PASSAGE PROVIDED:
To the north of the Scheldt the condition of things was not less
satisfactory than in the south, particularly in Holland. The commercial
prosperity of Holland was in most respects different in kind from that
of Flanders and Brabant, and during the period with which we are dealing
had been making rapid advances, but on independent lines. A manufactory
of the coarser kinds of cloth, established at Leyden, had indeed for a
time met with a considerable measure of success, but had fallen into
decline in the time of Mary of Hungary. The nature of his country led
the Hollander to be either a sailor or a dairy-farmer, not an artisan or
operative. Akin though he was in race to the Fleming and the Brabanter,
his instincts led him by the force of circumstances to turn his energies
in other directions. Subsequent history has but emphasised the
fact--which from the fourteenth century onwards is clearly evident--that
the people who inhabited the low-lying sea-girt lands of dyke, canal and
polder in Holland and Zeeland were distinct in character and temper from
the citizens of Bruges, Ghent, Ypres, Brussels or Mechlin, who were
essentially landsmen and artisans. Ever since the discovery of the art
of curing herrings (ascribed to William Beukelsz), the herring fishery
had acquired a great importance to the Hollanders and Zeelanders, and
formed the chief livelihood of a large part of the entire population of
those provinces; and many thousands, who did not themselves sail in the
fishing fleets, found employment in the ship and boat-building wharves
and in the making of sails, cordage, nets and other tackle. It was in
this hazardous occupation that the hardy race of skilled and seasoned
seamen, who were destined to play so decisive a part in the coming wars
of independence, had their early training. The herring harvest, through
the careful and scientific methods that were employed in curing the
fish and packing them in barrels, became a durable and much sought for
article of commerce. A small portion of the catch served as a supply of
food for home consumption, the great bulk in its thousands of barrels
was a marketable commodity, and the distribution of the cured herring to
distant ports became a lucrative business. It had two important
consequences, the formation of a Dutch Mercantile Marine, and the growth
of Amsterdam, which from small beginnings had in the middle of the
sixteenth century become a town with 40,000 inhabitants and a port
second only in importance in the Netherlands to Antwerp. From its
harbour at the confluence of the estuary of the Y with the Zuyder Zee
ships owned and manned by Hollanders sailed along the coasts of France
and Spain to bring home the salt for curing purposes and with it wines
and other southern products, while year by year a still larger and
increasing number entered the Baltic. In those eastern waters they
competed with the German Hanseatic cities, with whom they had many
acrimonious disputes, and with such success that the Hollanders
gradually monopolised the traffic in grain, hemp and other "Eastland"

EXERCISES TO COMPLETE:
[1] In the passage on Holland's sea trade, how many inhabitants did Amsterdam have by the middle of the sixteenth century?
[2] Do these statements agree with the passage on Holland's sea trade? (a) The cloth works at Leyden declined in the time of Mary of Hungary. (b) Most of the herring catch was eaten at home. (c) Amsterdam was the most important port in the Netherlands.
[3] Carry on the passage on Holland's sea trade from the point where it stops.

SUPPLIED MATERIAL:
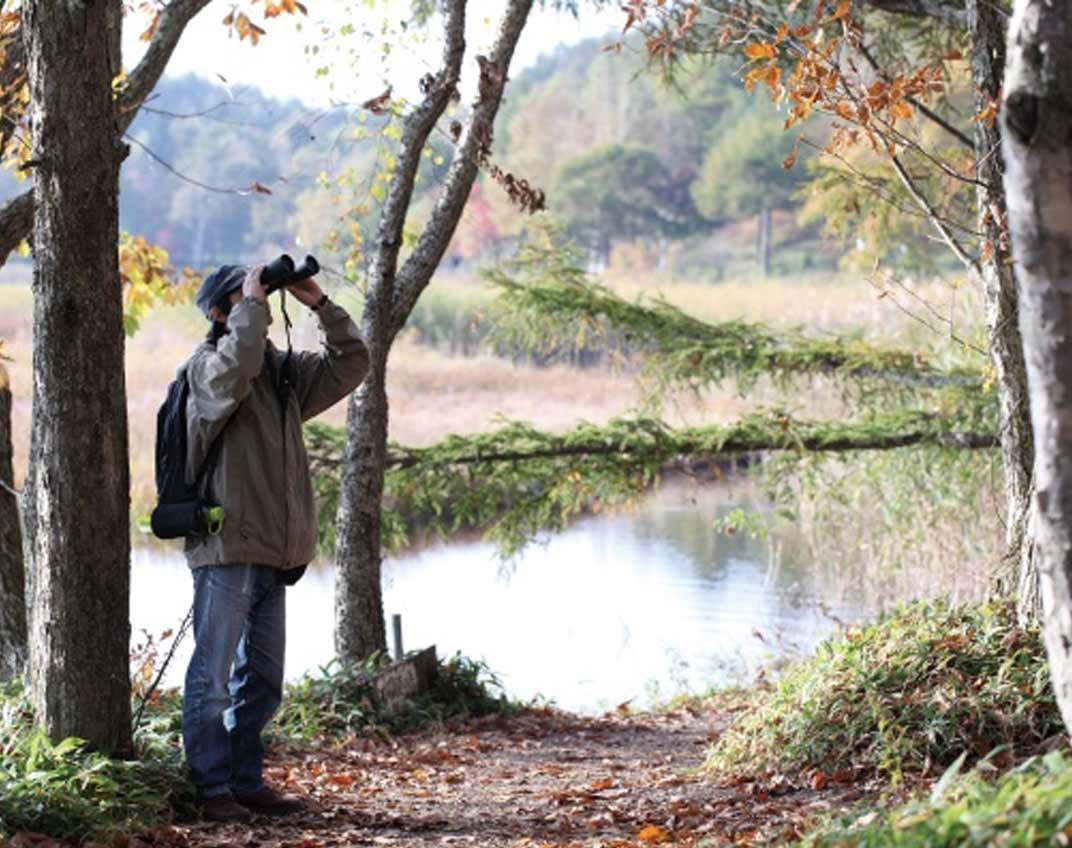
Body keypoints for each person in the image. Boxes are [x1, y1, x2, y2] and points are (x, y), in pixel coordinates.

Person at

WRITTEN ANSWERS:
[1] 40,000

[2]
(a) Yes: "had fallen into decline in the time of Mary of Hungary"
(b) No: "A small portion of the catch served as a supply of food for home consumption, the great bulk in its thousands of barrels was a marketable commodity"
(c) No: "a port second only in importance in the Netherlands to Antwerp"

[3]
commodities and became practically the freight-carriers of the Baltic.
And be it remembered that they were able to achieve this because many of
the North-Netherland towns were themselves members of the Hanse League,
and possessed therefore the same rights and privileges commercially as
their rivals, Hamburg, Luebeck or Danzig. The great industrial cities of
Flanders and Brabant, on the other hand, not being members of the League
nor having any mercantile marine of their own, were content to transact
business with the foreign agents of the Hanse towns, who had their
counting-houses at Antwerp. It will thus be seen that in the middle of
the sixteenth century the trade of the northern provinces, though as yet
not to be compared in volume to that of the Flemings and Walloons, had
before it an opening field for enterprise and energy rich in
possibilities and promise for the future.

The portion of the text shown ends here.